Gerard Pique's intimate confessions on The Players' Tribune

Gerard Pique's intimate confessions on The Players' Tribune

Piqué se sincera en The Players Tribune
Piqué se sincera en The Players Tribune | sport

The defender revealed stories from his time with Guardiola and Ferguson

Gerard Pique went back over his career in an extensive article on The Players' Tribune. The Barcelona defender revealed he created a WhatsApp group with Real Madrid's players, but also spoke about some of the more delicate moments of his career.  

PEP GUARDIOLA

"When I was 24 years old, I was on top of the world. I had won everything -- La Liga, Champions League, World Cup. I was playing under a genius manager in Pep Guardiola, who really believed in me from the moment I arrived. I was playing for the club I had loved since I was a boy. It was perfect. And then … I had the worst season of my career. Everything seemed to fall apart in 2012. I don’t know why. Perhaps I had lost the fear that drove me to that level.

"Pep started to lose faith in me. For the first three seasons, we had a phenomenal relationship. The truth is, it was an extremely hard time. He wanted his players to be obsessed with football 24 hours a day, and at that point in my life, I didn’t understand it. I wasn’t as committed to that philosophy. Pep simply didn’t trust me anymore, and the crucial moment was when he decided not to play me against Real Madrid in the league. That was crushing to me." 

THE NATIONAL TEAM 

"We are all playing for the same country, with the same dream, and that’s something that I’m very, very proud of. Ever since I was a little boy watching Luis Enrique bleed all over his jersey at the ’94 World Cup, my dream was to play for the national team. I’m extremely proud to wear the badge every four years at the World Cup. Maybe that will surprise some people. If you watch television in Madrid, they’ll tell you a very different story about me. They’ll say that I’m a traitor, and that I want to tear the country apart because of my public support for the Catalan people’s right to vote in the independence referendum."

ALEX FERGUSON

"Around 10 years ago, I was almost f***ed. My whole life could have turned out very different if it wasn’t for Sir Alex Ferguson. I arrived at Manchester United a boy, and I left a man. It was a crazy time for me, because I had never been away from home before. One of my very first matches at Old Trafford, we were in the dressing room putting on my socks next to Ruud Van Nistelrooy and Ryan Giggs and Rio Ferdinand. I wanted to be invisible. I was thinking, 'Just do your job and go unnoticed.'

"Ferguson told me that I was going to play about 25 games that season and I ended up getting 12. It was an extremely difficult time. A mistake [against Bolton] felt like the end of my career. It ended up being the beginning of it, but only because of what Sir Alex Ferguson did for me. You see, toward the end of that season, my agent told me that Barcelona were interested in bringing me back. I could not believe it. My exact words to him were, 'That doesn’t make sense. I’m not playing at United, so why would they want me?' And [Ferguson] said, 'Well, they know you. They believe in you.' He was like a second father to me."  

Messi

"People often ask me what it has been like playing with Messi for so many years. If I had to explain it in one sentence: He is an alien. He is not from this planet. He’s the only player that I can recall seeing play for the first time, way back when we were 13 years old, and saying to myself, “Oh, this kid comes from somewhere else. This is not human.
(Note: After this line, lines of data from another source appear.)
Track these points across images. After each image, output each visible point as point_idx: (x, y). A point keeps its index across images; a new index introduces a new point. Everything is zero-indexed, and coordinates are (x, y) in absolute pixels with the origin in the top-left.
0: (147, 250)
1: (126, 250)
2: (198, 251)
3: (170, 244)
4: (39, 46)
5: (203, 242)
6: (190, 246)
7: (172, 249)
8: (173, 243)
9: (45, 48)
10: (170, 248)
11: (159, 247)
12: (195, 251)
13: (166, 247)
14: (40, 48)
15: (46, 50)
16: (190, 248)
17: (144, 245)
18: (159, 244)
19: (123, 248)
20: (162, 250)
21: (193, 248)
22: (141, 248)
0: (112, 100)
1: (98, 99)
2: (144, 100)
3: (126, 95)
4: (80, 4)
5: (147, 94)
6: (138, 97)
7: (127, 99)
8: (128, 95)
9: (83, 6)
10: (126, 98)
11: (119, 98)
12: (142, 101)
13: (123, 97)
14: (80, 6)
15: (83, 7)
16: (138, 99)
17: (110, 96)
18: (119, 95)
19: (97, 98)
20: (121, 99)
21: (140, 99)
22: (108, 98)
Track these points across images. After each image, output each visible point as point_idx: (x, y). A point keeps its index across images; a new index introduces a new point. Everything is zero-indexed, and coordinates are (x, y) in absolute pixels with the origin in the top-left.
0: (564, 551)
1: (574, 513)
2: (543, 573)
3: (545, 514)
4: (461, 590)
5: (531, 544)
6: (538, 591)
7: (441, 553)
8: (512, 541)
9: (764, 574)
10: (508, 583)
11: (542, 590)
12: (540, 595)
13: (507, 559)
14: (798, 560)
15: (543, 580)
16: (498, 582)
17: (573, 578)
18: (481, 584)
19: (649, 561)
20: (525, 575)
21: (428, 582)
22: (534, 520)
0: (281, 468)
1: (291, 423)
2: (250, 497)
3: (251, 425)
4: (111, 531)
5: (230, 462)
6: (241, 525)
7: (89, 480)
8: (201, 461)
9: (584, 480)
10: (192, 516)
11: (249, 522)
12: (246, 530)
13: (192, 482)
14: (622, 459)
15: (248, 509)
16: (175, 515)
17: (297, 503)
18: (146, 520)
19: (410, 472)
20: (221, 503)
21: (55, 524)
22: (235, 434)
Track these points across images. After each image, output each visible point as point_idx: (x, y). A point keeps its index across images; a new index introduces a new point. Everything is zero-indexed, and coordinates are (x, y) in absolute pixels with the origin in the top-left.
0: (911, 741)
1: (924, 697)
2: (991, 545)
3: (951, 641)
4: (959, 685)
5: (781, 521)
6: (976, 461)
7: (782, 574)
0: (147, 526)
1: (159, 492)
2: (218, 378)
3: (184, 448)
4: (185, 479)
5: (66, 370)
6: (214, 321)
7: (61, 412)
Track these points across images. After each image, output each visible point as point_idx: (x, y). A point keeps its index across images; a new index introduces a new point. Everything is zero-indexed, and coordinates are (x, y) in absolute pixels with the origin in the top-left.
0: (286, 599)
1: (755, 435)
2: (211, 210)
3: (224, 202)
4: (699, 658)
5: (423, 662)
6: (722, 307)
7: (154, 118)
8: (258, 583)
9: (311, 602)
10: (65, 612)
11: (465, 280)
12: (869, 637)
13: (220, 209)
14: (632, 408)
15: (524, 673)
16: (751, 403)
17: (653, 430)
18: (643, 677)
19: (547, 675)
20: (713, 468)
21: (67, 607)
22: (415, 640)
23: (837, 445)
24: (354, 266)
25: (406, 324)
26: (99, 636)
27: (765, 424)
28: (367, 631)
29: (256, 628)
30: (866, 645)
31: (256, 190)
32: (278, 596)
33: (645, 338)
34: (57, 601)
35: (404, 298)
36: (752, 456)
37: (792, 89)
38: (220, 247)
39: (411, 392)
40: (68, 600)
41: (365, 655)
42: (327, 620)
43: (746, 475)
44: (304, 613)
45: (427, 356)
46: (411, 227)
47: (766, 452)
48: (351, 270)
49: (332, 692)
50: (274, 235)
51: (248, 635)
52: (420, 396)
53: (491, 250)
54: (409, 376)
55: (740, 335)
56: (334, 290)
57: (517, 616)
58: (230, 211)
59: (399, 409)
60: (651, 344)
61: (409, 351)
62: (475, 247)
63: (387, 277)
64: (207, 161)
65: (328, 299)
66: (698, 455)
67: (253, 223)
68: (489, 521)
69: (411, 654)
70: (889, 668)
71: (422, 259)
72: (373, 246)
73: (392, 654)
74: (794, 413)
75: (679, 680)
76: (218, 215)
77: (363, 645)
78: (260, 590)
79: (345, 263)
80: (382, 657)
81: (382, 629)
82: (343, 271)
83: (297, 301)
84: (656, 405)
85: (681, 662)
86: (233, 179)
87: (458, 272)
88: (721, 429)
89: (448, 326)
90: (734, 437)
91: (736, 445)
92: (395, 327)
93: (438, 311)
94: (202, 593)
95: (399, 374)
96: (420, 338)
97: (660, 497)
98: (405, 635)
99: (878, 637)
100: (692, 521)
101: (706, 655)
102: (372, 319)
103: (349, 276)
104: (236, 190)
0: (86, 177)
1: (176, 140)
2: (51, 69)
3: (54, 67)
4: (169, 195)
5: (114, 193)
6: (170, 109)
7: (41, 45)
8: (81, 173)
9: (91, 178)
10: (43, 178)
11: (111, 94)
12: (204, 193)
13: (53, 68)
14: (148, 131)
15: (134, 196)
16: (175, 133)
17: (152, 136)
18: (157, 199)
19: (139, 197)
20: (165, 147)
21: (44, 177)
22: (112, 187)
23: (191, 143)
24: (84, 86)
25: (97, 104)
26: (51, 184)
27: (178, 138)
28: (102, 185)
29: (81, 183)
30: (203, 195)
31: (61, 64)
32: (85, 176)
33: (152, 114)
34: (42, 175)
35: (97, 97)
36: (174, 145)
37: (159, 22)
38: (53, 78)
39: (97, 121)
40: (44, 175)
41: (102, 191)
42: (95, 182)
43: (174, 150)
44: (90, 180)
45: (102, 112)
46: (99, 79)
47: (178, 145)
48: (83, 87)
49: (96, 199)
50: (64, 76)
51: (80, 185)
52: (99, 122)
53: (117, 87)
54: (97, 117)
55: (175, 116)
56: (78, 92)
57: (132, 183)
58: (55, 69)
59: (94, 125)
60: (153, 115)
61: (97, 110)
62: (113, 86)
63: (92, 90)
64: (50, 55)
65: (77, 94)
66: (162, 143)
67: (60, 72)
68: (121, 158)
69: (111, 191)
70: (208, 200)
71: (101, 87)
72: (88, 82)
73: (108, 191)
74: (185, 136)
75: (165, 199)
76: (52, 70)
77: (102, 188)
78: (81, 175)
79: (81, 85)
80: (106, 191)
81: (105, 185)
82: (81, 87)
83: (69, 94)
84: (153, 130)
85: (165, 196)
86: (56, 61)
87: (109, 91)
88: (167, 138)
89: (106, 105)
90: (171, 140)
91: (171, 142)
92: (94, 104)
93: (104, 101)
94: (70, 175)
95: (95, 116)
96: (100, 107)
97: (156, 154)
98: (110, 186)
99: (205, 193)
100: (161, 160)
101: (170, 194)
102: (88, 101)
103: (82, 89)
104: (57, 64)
"He is an assassin. He’s the greatest I’ve ever seen. But, you see, it’s not about the way he attacks. People ask me, “What’s the most incredible thing I’ve seen Leo do on the pitch?” And they expect me to tell them about him dribbling three defenders. And trust me, I have plenty of those stories.

"But for me, the reason that I know he’s from another planet is because of what happens when he doesn’thave the ball. Perhaps you can’t see it on TV, but I can see it on the pitch. You have to see his face when he’s sprinting to win the ball back from a defender. He has a look in his eyes that I haven’t ever seen in another footballer. It is what makes him so great. He is not interested in the spectacle. He rarely even does stepovers. He’s cut from a different cloth. His greatness is in his obsession with winning the ball."